Actress Ashley Judd is suing Harvey Weinstein, claiming the disgraced producer harmed her career when he spread lies about her after she rejected his sexual advances.

Judd's lawsuit charges Weinstein with defamation, sexual harassment, intentional interference with prospective economic advantage and unfair competition.

On "Good Morning America," the actress said, "I lost opportunity, I lost money, I lost status and prestige and power in my career as a direct result of having been sexually harassed and rebuffing the sexual harassment."
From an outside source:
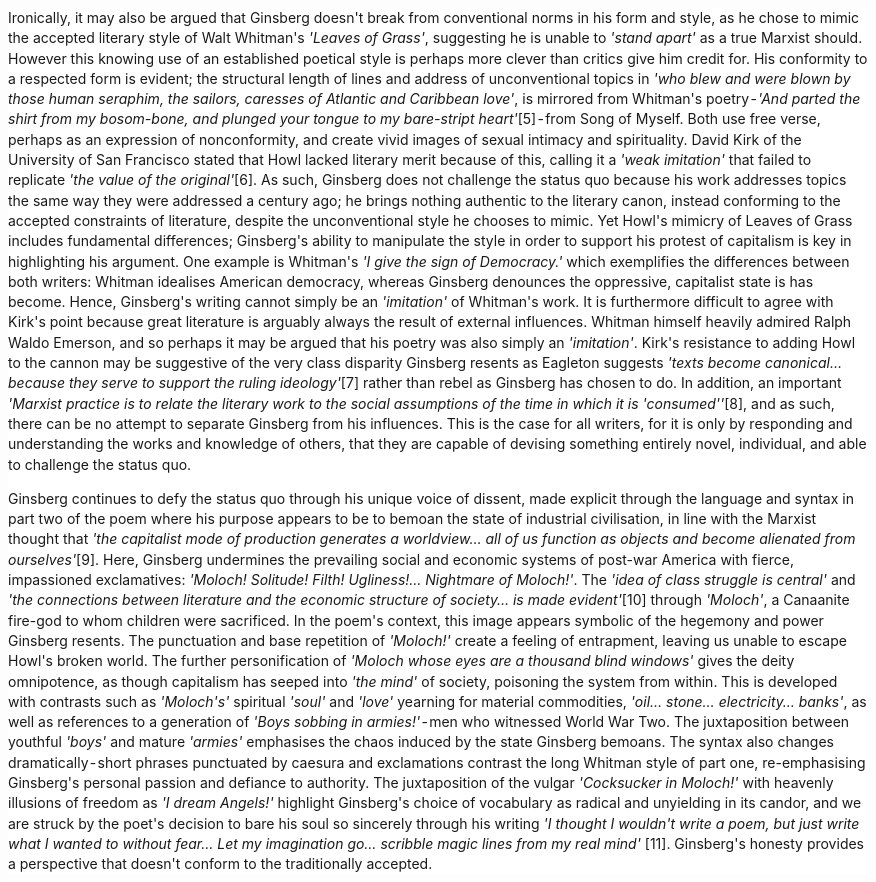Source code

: Ironically, it may also be argued that Ginsberg doesn't break from conventional norms in his form and style, as he chose to mimic the accepted literary style of Walt Whitman's _'Leaves of Grass'_, suggesting he is unable to _'stand apart'_ as a true Marxist should. However this knowing use of an established poetical style is perhaps more clever than critics give him credit for. His conformity to a respected form is evident; the structural length of lines and address of unconventional topics in _'who blew and were blown by those human seraphim, the sailors, caresses of Atlantic and Caribbean love'_, is mirrored from Whitman's poetry - _'And parted the shirt from my bosom-bone, and plunged your tongue to my bare-stript heart'_[5] - from Song of Myself. Both use free verse, perhaps as an expression of nonconformity, and create vivid images of sexual intimacy and spirituality. David Kirk of the University of San Francisco stated that Howl lacked literary merit because of this, calling it a _'weak imitation'_ that failed to replicate _'the value of the original'_[6]. As such, Ginsberg does not challenge the status quo because his work addresses topics the same way they were addressed a century ago; he brings nothing authentic to the literary canon, instead conforming to the accepted constraints of literature, despite the unconventional style he chooses to mimic. Yet Howl's mimicry of Leaves of Grass includes fundamental differences; Ginsberg's ability to manipulate the style in order to support his protest of capitalism is key in highlighting his argument. One example is Whitman's _'I give the sign of Democracy.'_ which exemplifies the differences between both writers: Whitman idealises American democracy, whereas Ginsberg denounces the oppressive, capitalist state is has become. Hence, Ginsberg's writing cannot simply be an _'imitation'_ of Whitman's work. It is furthermore difficult to agree with Kirk's point because great literature is arguably always the result of external influences. Whitman himself heavily admired Ralph Waldo Emerson, and so perhaps it may be argued that his poetry was also simply an _'imitation'_. Kirk's resistance to adding Howl to the cannon may be suggestive of the very class disparity Ginsberg resents as Eagleton suggests _'texts become canonical… because they serve to support the ruling ideology'_[7] rather than rebel as Ginsberg has chosen to do. In addition, an important _'Marxist practice is to relate the literary work to the social assumptions of the time in which it is 'consumed''_[8], and as such, there can be no attempt to separate Ginsberg from his influences. This is the case for all writers, for it is only by responding and understanding the works and knowledge of others, that they are capable of devising something entirely novel, individual, and able to challenge the status quo.

Ginsberg continues to defy the status quo through his unique voice of dissent, made explicit through the language and syntax in part two of the poem where his purpose appears to be to bemoan the state of industrial civilisation, in line with the Marxist thought that _'the capitalist mode of production generates a worldview… all of us function as objects and become alienated from ourselves'_[9]. Here, Ginsberg undermines the prevailing social and economic systems of post-war America with fierce, impassioned exclamatives: _'Moloch! Solitude! Filth! Ugliness!… Nightmare of Moloch!'_. The _'idea of class struggle is central'_ and _'the connections between literature and the economic structure of society… is made evident'_[10] through _'Moloch'_, a Canaanite fire-god to whom children were sacrificed. In the poem's context, this image appears symbolic of the hegemony and power Ginsberg resents. The punctuation and base repetition of _'Moloch!'_ create a feeling of entrapment, leaving us unable to escape Howl's broken world. The further personification of _'Moloch whose eyes are a thousand blind windows'_ gives the deity omnipotence, as though capitalism has seeped into _'the mind'_ of society, poisoning the system from within. This is developed with contrasts such as _'Moloch's'_ spiritual _'soul'_ and _'love'_ yearning for material commodities, _'oil… stone… electricity… banks'_, as well as references to a generation of _'Boys sobbing in armies!'_ - men who witnessed World War Two. The juxtaposition between youthful _'boys'_ and mature _'armies'_ emphasises the chaos induced by the state Ginsberg bemoans. The syntax also changes dramatically - short phrases punctuated by caesura and exclamations contrast the long Whitman style of part one, re-emphasising Ginsberg's personal passion and defiance to authority. The juxtaposition of the vulgar _'Cocksucker in Moloch!'_ with heavenly illusions of freedom as _'I dream Angels!'_ highlight Ginsberg's choice of vocabulary as radical and unyielding in its candor, and we are struck by the poet's decision to bare his soul so sincerely through his writing _'I thought I wouldn't write a poem, but just write what I wanted to without fear… Let my imagination go… scribble magic lines from my real mind'_ [11]. Ginsberg's honesty provides a perspective that doesn't conform to the traditionally accepted.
The suit says Judd did not realize "something unseen was holding her back from obtaining the work she wanted, and had been doing so for decades."

Then, in December, "Lord of the Rings" director Peter Jackson came forward to admit that he was warned by Weinstein not to cast Judd or Mira Sorvino in the movies.

"I recall Miramax telling us [Judd and Sorvino] were a nightmare to work with and we should avoid them at all costs," he said.

"At the time, we had no reason to question what these guys were telling us, but in hindsight, I realize that this was very likely the Miramax smear campaign in full swing," Jackson continued. "I now suspect we were fed false information about both of these talented women, and as a direct result their names were removed from our casting list."

Judd's suit alleges that Weinstein bad-mouthed her as payback for refusing his sexual advances, which she detailed to the New York Times last fall.

The actress said any compensation she wins will be donated to the Times Up Legal Defense Fund.

Weinstein spokesman Juda Engelmayer refuted the suit's claims in a statement: "The most basic investigation of the facts will reveal that Mr. Weinstein neither defamed Ms. Judd nor ever interfered with Ms. Judd's career, and instead not only championed her work but also repeatedly approved her casting for two of his movies over the next decade. The actual facts will show that Mr. Weinstein was widely known for having fought for Ms. Judd as his first choice for the lead role in 'Good Will Hunting' and, in fact, arranged for Ms. Judd to fly to New York to be considered for the role. Thereafter, Ms. Judd was hired for not one, but two of Mr. Weinstein's movies, Frida in 2002 and 'Crossing Over' with Harrison Ford in 2009. We look forward to a vigorous defense of these claims."